There is not a huge amount of point going through the six works, detailing individual movements. As should now be clear this really is playing and music making of the very finest quality. The Ars production team have graced the disc with a SA-CD multi-channel 5.0 recording of a very high quality, too. I was able to listen to the SA-CD stereo layer - the German church venue adds a pleasing richness and warmth to the sound. It does need to be said that the choice has been made to place the microphones quite close and as a consequence they do pick up a substantial amount of breathing and sniffing from Tarara. My ear soon adjusted to this and in any case I find it a small price to play for playing at this level. However, I suspect some would find it distracting. The booklet is well presented and attractive in English and German only with good notes about each of the Sonatas as well as pictures of the artist - quite why he his A&R team took a picture of him on a beach with a violin and arms outstretched is for others to work out.
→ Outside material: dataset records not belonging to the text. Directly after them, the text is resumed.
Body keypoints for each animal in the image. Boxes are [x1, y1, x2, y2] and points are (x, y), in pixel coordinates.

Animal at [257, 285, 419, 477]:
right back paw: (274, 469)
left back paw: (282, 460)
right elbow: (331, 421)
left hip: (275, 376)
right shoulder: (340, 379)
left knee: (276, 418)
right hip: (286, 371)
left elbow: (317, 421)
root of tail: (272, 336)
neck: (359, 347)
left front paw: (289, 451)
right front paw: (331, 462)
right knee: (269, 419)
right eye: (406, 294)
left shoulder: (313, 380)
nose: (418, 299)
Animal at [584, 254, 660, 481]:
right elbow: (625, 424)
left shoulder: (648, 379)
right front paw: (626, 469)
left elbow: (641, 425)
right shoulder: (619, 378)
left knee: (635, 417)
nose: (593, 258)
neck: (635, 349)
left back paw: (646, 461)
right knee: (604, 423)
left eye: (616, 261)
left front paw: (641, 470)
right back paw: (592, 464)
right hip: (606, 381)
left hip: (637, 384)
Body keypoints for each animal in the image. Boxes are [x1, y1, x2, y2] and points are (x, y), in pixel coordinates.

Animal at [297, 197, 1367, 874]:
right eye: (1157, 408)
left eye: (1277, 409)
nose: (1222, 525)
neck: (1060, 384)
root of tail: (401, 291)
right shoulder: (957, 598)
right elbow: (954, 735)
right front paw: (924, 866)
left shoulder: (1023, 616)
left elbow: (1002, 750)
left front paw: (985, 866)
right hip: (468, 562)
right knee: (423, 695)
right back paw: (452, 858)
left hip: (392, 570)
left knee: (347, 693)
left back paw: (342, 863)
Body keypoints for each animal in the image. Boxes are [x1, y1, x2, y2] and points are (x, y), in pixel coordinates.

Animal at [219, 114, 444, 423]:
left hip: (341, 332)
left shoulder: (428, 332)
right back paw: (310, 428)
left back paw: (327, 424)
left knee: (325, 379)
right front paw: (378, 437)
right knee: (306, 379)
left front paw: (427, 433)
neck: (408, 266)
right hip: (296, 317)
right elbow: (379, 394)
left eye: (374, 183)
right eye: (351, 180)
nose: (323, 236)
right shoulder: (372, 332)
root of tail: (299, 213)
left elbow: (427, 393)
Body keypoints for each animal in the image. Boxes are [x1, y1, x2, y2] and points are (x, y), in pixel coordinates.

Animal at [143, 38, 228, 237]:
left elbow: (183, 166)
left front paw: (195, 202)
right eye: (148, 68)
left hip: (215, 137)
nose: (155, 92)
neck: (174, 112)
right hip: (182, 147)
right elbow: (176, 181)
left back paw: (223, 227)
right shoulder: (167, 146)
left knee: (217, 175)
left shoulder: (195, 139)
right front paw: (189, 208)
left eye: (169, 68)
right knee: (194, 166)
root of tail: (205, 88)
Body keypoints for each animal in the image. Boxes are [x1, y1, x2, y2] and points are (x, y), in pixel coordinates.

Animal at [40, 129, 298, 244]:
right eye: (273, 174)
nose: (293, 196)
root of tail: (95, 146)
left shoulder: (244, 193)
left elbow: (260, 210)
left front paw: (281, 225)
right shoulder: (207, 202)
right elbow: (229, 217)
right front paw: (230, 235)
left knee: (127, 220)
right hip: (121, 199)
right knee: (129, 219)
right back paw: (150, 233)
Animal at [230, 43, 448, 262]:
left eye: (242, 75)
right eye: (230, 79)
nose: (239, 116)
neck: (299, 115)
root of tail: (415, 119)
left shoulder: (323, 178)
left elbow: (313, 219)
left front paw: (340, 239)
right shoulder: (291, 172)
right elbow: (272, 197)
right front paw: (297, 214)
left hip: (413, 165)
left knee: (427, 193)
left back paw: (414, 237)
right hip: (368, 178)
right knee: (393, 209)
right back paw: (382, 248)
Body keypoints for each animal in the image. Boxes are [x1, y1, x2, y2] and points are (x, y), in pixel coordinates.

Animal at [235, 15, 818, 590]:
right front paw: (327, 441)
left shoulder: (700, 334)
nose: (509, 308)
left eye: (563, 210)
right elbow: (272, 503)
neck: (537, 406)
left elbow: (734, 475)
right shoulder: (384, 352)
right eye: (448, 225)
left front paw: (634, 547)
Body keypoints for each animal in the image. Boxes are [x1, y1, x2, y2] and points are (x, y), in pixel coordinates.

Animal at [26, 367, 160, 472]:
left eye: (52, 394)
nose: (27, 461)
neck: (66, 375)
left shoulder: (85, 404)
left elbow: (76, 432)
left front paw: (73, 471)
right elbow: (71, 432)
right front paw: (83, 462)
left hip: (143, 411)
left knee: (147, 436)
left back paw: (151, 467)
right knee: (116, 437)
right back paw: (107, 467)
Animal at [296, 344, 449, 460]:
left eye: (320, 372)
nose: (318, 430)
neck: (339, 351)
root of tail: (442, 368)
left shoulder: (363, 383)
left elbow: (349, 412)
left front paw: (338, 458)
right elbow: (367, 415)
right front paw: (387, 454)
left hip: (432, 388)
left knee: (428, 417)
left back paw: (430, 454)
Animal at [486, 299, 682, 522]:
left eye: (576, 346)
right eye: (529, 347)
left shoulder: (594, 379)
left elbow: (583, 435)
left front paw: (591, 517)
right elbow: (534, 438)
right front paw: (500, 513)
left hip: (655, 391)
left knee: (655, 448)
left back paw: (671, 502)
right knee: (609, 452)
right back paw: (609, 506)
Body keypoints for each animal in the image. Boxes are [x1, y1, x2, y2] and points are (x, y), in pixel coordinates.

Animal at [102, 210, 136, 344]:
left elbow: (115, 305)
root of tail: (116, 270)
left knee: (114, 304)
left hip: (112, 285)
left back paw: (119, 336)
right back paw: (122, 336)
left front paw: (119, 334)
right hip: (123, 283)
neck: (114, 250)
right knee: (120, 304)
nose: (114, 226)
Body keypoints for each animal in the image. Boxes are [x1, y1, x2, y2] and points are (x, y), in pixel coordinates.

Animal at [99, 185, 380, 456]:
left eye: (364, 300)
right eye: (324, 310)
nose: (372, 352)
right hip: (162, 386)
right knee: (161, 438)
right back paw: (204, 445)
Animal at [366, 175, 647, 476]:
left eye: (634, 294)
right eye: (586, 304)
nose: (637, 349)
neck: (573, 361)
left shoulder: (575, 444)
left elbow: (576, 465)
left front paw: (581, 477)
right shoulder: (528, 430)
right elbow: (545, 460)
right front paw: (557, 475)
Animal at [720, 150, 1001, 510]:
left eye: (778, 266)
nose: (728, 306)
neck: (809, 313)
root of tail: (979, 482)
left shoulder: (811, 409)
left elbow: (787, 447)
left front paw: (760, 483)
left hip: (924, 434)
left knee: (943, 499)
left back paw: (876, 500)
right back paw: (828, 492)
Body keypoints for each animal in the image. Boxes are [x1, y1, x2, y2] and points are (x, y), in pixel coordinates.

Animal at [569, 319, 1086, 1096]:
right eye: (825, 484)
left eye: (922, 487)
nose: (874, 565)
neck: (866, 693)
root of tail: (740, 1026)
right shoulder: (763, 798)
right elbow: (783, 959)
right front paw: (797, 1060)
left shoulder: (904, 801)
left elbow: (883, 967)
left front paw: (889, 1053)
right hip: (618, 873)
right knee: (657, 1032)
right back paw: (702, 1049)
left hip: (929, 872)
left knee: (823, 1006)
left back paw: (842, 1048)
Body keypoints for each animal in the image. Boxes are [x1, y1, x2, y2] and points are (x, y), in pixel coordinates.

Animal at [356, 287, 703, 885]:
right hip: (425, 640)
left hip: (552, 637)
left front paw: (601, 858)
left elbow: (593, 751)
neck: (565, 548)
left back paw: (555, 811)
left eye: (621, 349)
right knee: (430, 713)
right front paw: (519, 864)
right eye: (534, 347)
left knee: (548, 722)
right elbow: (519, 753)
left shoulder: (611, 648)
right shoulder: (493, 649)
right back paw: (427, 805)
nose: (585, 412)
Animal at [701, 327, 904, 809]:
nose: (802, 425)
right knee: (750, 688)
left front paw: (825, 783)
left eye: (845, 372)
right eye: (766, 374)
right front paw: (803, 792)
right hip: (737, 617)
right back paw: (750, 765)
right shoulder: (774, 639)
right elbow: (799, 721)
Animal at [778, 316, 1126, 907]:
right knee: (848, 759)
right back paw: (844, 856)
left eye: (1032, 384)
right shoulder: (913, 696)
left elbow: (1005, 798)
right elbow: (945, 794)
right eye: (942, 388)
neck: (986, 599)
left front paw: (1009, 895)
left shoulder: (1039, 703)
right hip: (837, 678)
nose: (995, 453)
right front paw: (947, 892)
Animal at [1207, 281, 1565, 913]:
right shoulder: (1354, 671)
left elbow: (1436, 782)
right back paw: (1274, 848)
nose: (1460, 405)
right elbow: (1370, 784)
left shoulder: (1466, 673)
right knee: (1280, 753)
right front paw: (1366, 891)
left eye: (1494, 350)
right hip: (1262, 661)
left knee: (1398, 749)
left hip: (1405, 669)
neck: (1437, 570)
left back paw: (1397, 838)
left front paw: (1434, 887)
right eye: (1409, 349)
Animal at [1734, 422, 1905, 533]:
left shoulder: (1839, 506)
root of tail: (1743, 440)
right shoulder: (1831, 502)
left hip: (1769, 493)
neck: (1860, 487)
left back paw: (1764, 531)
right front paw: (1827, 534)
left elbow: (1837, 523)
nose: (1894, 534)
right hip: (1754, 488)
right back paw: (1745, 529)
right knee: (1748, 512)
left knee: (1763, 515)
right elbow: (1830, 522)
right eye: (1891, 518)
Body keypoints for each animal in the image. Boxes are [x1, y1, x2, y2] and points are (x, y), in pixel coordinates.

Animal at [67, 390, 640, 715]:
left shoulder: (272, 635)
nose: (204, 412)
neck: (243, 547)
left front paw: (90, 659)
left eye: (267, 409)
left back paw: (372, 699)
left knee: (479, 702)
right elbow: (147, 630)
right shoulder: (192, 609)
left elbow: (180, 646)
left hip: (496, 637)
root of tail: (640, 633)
I do have to stress that I am sure that many of the other available versions of this wonderful music will be very fine indeed - my enduring satisfaction with the Shumsky set has meant that I have not been that inclined to seek alternatives. Just by matching Shumsky's achievement, Tarara's disc demands serious consideration - as a demonstration of the expressive and technical possibilities of the violin in its own right it is one of the finest discs of violin playing bar none I have heard in some time. An early disc of the year contender.